Work instructions - Every line of the records below from the line with "index pip: (728, 891)" up to and including the line with "middle tip: (964, 940)" must be reproduced exactly, and no line outside that range.

Data to use -
───
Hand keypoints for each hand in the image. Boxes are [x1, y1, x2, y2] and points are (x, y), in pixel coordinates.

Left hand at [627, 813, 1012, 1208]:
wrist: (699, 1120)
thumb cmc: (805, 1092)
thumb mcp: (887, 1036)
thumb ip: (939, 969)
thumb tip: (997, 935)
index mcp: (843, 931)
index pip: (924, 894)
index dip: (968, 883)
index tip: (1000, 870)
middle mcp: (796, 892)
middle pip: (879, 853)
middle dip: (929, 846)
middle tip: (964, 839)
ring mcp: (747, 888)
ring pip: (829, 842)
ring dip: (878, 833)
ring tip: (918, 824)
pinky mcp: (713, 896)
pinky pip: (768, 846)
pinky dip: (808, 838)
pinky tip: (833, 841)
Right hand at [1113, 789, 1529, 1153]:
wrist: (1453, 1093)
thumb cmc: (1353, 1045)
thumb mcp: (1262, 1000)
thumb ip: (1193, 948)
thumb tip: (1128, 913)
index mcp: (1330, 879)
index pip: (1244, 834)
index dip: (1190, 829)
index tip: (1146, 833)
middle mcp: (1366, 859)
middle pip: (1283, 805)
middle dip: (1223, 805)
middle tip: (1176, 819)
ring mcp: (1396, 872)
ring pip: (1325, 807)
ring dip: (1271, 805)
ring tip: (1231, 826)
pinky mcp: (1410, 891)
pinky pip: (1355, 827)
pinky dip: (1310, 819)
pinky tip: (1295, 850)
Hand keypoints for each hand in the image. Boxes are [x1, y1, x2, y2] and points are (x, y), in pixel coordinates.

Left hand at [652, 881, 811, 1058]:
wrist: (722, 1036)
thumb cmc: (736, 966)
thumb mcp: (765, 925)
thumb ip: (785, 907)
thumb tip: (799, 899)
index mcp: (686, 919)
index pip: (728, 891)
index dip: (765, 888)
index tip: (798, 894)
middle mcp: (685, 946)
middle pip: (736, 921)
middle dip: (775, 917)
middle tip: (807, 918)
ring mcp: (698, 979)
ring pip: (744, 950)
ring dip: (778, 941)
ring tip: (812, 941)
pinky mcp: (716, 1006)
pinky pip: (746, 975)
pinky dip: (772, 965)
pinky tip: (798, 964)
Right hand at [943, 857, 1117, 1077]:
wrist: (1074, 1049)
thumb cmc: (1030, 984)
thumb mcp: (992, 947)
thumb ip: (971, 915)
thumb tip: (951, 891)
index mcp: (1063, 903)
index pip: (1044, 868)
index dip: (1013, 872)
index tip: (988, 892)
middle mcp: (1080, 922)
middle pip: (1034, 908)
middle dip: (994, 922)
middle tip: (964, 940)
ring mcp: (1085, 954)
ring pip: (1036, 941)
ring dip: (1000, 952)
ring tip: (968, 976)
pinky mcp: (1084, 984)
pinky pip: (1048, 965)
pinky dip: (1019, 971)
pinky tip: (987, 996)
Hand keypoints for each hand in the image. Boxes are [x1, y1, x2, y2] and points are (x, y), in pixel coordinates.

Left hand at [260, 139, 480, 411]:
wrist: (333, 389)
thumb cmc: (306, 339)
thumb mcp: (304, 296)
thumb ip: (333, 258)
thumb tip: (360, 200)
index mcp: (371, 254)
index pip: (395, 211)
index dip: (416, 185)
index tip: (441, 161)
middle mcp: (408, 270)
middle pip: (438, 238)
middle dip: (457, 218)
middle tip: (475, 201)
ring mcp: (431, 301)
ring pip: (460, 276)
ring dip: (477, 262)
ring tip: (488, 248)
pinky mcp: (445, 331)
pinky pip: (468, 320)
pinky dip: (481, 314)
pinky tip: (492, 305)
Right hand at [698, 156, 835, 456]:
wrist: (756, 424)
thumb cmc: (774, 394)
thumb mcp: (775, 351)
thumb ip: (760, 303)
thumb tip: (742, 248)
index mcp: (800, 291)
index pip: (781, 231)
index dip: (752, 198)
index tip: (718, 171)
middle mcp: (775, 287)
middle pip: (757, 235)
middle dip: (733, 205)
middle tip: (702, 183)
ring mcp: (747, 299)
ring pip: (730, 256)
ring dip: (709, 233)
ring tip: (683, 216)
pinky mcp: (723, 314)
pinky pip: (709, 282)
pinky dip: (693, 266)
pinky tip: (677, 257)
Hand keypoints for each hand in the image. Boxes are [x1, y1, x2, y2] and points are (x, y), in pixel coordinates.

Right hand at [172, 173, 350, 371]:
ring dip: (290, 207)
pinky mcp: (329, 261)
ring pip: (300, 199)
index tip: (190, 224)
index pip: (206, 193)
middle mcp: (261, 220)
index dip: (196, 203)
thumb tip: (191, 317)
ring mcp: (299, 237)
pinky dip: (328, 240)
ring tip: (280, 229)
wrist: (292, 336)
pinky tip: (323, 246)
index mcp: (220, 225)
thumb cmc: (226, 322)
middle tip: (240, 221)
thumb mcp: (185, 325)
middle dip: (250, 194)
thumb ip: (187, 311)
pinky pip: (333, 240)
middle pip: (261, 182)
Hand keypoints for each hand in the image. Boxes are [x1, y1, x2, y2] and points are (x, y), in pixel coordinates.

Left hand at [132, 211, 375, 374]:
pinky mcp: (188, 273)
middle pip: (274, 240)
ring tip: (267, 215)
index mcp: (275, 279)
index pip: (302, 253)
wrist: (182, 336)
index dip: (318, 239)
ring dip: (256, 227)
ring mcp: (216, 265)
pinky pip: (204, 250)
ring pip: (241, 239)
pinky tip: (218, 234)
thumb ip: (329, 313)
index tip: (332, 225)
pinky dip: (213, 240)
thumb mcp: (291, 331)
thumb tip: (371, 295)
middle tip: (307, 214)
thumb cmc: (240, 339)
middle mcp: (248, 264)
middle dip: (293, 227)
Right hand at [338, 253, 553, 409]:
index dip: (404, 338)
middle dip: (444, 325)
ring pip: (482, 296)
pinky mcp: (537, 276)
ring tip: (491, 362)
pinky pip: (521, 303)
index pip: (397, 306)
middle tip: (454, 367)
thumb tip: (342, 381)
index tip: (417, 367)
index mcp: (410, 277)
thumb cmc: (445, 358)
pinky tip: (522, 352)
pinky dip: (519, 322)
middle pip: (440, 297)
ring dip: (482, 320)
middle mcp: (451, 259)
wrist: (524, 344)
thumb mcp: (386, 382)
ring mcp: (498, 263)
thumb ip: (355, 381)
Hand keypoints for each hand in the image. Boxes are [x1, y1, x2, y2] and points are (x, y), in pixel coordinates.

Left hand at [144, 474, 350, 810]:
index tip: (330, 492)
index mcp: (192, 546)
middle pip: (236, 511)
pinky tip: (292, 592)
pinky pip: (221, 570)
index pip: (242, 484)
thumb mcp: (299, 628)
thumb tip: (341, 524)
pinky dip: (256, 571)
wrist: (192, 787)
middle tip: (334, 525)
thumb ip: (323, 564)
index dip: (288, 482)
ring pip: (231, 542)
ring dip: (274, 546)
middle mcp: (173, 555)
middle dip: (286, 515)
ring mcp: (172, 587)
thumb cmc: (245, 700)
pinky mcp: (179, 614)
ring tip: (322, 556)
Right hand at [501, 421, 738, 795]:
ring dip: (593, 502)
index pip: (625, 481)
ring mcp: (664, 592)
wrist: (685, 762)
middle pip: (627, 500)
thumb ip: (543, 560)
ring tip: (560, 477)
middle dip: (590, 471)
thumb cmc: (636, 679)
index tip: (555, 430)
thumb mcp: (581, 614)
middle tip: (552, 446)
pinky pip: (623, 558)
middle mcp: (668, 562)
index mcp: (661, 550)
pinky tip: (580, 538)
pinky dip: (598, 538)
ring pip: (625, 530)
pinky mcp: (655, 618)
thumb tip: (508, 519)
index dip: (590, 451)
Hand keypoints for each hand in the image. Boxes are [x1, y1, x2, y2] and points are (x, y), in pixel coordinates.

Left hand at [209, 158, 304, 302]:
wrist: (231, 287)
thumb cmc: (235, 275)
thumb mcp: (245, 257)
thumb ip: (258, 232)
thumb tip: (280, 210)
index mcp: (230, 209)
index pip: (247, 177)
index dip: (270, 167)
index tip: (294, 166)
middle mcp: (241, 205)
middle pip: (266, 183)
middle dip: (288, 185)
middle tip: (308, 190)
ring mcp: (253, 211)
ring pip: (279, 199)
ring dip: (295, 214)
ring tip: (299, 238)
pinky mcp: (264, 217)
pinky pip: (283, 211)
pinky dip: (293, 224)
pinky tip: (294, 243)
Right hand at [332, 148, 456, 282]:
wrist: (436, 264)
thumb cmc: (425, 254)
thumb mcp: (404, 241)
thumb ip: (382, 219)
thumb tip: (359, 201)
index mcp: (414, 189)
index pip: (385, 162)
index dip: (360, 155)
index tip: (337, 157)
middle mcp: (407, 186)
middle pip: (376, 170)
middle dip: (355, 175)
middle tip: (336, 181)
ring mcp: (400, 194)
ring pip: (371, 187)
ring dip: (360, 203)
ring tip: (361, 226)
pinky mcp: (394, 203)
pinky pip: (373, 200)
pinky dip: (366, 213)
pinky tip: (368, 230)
───
Task response -
index pip: (728, 891)
index dip: (765, 888)
index tip: (798, 894)
middle mcp: (685, 946)
middle pip: (736, 921)
middle dip: (775, 917)
middle tip: (807, 918)
ring mcp: (698, 979)
ring pip: (744, 950)
ring dip: (778, 941)
ring tip: (812, 941)
pinky mcp: (716, 1006)
pinky pip: (746, 975)
pinky dip: (772, 965)
pinky tip: (798, 964)
Right hand at [943, 857, 1117, 1077]:
wrist: (1074, 1049)
thumb cmc: (1030, 984)
thumb mcp: (992, 947)
thumb ip: (971, 915)
thumb tip: (951, 891)
index mcp: (1063, 903)
index pip: (1044, 868)
index dip: (1013, 872)
index tip: (988, 892)
middle mcp: (1080, 922)
middle pip: (1034, 908)
middle dip: (994, 922)
middle tip: (964, 940)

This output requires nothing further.